(Pictures paired with source code)
..............................
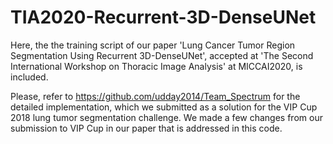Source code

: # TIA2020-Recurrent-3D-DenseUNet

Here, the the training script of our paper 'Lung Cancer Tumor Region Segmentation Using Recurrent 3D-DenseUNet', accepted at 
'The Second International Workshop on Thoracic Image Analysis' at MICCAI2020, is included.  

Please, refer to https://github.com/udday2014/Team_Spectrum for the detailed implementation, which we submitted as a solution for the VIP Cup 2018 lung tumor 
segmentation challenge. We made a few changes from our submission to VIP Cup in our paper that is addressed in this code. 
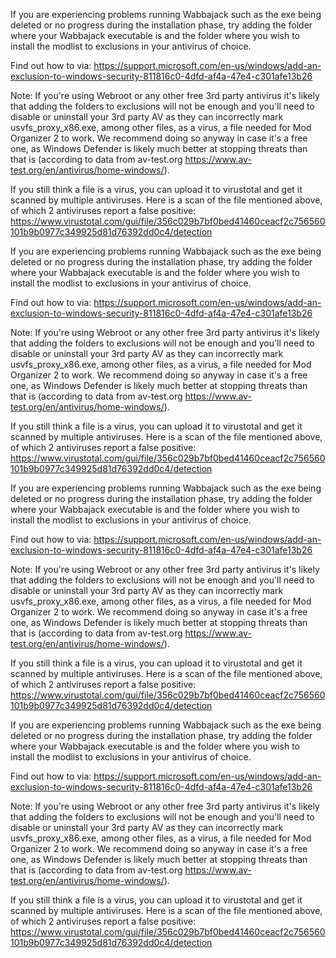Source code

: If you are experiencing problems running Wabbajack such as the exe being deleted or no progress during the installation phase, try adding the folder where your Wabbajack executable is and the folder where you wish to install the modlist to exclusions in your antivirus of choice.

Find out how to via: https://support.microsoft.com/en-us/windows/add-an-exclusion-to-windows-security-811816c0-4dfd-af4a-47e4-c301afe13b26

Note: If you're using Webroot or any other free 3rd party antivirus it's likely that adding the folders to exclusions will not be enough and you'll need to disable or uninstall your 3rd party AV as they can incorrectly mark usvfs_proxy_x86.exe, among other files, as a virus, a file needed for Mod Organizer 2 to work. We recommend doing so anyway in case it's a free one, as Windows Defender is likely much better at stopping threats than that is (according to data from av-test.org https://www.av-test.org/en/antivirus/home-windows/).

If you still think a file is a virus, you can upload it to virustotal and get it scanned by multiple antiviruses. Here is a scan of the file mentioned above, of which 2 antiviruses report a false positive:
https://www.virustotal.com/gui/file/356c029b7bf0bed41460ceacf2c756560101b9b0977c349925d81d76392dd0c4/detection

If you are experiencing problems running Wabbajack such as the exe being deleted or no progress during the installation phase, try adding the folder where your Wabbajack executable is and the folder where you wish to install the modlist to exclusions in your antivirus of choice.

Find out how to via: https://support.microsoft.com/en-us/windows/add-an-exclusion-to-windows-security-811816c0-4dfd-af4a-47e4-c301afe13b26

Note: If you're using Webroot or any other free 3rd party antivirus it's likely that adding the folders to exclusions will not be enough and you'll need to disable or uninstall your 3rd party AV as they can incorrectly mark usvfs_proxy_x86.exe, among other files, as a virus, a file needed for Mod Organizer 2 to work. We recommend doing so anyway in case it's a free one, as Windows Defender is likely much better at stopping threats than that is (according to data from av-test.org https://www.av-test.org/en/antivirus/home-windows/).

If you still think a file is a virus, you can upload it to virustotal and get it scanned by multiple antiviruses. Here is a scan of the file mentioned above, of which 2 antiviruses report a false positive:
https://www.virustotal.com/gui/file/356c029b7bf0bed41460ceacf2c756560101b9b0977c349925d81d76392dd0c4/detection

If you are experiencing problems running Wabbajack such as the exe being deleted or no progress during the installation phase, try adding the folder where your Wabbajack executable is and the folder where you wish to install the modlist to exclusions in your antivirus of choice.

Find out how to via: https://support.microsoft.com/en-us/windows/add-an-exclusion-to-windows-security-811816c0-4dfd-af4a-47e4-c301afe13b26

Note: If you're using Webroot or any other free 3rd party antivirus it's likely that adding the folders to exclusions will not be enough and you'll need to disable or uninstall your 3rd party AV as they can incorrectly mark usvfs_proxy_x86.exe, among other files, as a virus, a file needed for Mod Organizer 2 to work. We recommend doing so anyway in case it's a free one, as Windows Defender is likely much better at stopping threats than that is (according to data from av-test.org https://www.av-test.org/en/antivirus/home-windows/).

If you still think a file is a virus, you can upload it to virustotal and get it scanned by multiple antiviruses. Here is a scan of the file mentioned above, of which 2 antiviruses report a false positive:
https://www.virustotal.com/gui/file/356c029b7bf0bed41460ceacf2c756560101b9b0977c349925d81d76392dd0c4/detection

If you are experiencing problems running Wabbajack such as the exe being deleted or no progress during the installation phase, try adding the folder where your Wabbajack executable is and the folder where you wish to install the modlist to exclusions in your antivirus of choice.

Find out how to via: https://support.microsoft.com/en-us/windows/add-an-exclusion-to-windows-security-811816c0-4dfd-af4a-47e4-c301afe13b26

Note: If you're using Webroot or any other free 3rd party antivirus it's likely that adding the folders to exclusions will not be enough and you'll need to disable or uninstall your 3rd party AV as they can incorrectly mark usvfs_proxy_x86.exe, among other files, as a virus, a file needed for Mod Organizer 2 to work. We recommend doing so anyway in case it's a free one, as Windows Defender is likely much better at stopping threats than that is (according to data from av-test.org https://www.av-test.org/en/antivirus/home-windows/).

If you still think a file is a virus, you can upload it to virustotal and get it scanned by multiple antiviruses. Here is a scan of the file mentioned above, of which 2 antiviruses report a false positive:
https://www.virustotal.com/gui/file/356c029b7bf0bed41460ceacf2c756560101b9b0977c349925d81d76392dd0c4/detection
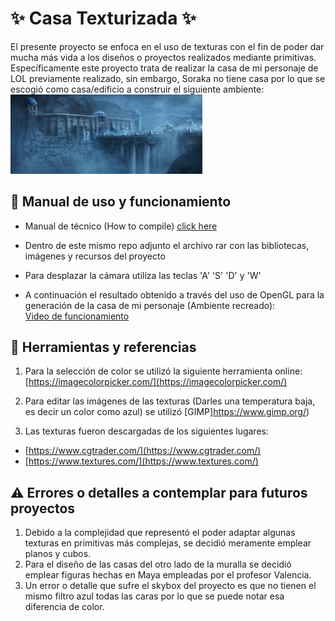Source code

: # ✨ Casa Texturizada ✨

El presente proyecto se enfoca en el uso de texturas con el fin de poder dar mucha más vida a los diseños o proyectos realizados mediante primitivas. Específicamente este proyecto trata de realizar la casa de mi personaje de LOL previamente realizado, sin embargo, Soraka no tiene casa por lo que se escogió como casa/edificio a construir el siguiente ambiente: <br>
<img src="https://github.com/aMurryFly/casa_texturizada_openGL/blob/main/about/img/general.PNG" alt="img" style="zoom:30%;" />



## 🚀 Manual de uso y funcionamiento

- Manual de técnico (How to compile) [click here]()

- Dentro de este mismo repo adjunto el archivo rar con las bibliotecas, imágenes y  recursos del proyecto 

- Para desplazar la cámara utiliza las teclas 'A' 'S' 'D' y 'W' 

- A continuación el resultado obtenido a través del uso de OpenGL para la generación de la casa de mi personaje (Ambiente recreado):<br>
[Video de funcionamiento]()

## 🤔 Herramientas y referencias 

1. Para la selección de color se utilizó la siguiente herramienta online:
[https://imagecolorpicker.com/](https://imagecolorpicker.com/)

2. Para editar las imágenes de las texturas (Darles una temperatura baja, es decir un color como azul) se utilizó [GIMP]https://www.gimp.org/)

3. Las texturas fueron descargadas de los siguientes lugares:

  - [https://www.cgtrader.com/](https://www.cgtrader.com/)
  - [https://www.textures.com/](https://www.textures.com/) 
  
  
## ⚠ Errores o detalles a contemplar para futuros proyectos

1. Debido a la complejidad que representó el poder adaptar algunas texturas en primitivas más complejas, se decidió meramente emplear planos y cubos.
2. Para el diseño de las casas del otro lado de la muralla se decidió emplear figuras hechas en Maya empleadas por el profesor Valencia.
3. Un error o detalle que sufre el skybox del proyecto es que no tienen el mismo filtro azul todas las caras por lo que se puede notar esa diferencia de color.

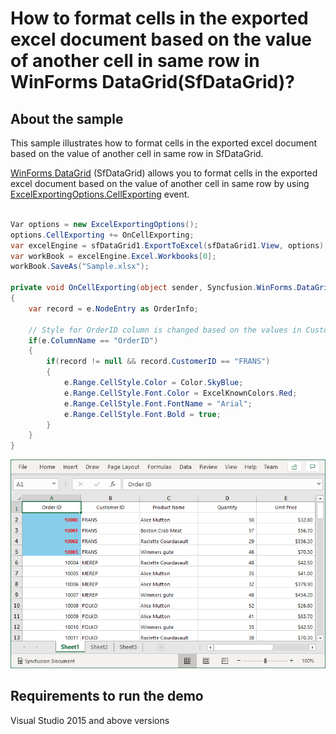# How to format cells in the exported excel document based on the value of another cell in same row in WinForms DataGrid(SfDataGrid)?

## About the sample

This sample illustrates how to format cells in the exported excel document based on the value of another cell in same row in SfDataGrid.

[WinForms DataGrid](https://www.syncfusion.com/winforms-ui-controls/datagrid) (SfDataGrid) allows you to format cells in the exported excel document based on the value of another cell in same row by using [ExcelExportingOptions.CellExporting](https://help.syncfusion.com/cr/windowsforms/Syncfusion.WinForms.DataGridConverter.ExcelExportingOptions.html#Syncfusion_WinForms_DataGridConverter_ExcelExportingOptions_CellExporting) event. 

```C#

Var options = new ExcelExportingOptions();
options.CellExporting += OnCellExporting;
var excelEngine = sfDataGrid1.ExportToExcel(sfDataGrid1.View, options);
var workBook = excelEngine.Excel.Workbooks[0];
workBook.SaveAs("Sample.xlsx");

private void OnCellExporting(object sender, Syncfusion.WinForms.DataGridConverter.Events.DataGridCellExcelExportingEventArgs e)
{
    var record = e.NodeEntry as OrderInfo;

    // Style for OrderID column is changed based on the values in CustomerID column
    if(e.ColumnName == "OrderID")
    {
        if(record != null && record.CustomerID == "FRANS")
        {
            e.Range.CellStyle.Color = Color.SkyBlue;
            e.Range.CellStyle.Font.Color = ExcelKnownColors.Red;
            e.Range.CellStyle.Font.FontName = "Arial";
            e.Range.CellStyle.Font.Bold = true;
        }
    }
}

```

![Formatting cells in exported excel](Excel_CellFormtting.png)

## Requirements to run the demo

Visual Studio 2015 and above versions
..............................
TASK INSTRUCTIONS: The lines above from the one containing "- Para desplazar" through the one containing "2. Para editar" are to be set down exactly, and no others.

RESPONSE TO THIS TASK:
- Para desplazar la cámara utiliza las teclas 'A' 'S' 'D' y 'W' 

- A continuación el resultado obtenido a través del uso de OpenGL para la generación de la casa de mi personaje (Ambiente recreado):<br>
[Video de funcionamiento]()

## 🤔 Herramientas y referencias 

1. Para la selección de color se utilizó la siguiente herramienta online:
[https://imagecolorpicker.com/](https://imagecolorpicker.com/)

2. Para editar las imágenes de las texturas (Darles una temperatura baja, es decir un color como azul) se utilizó [GIMP]https://www.gimp.org/)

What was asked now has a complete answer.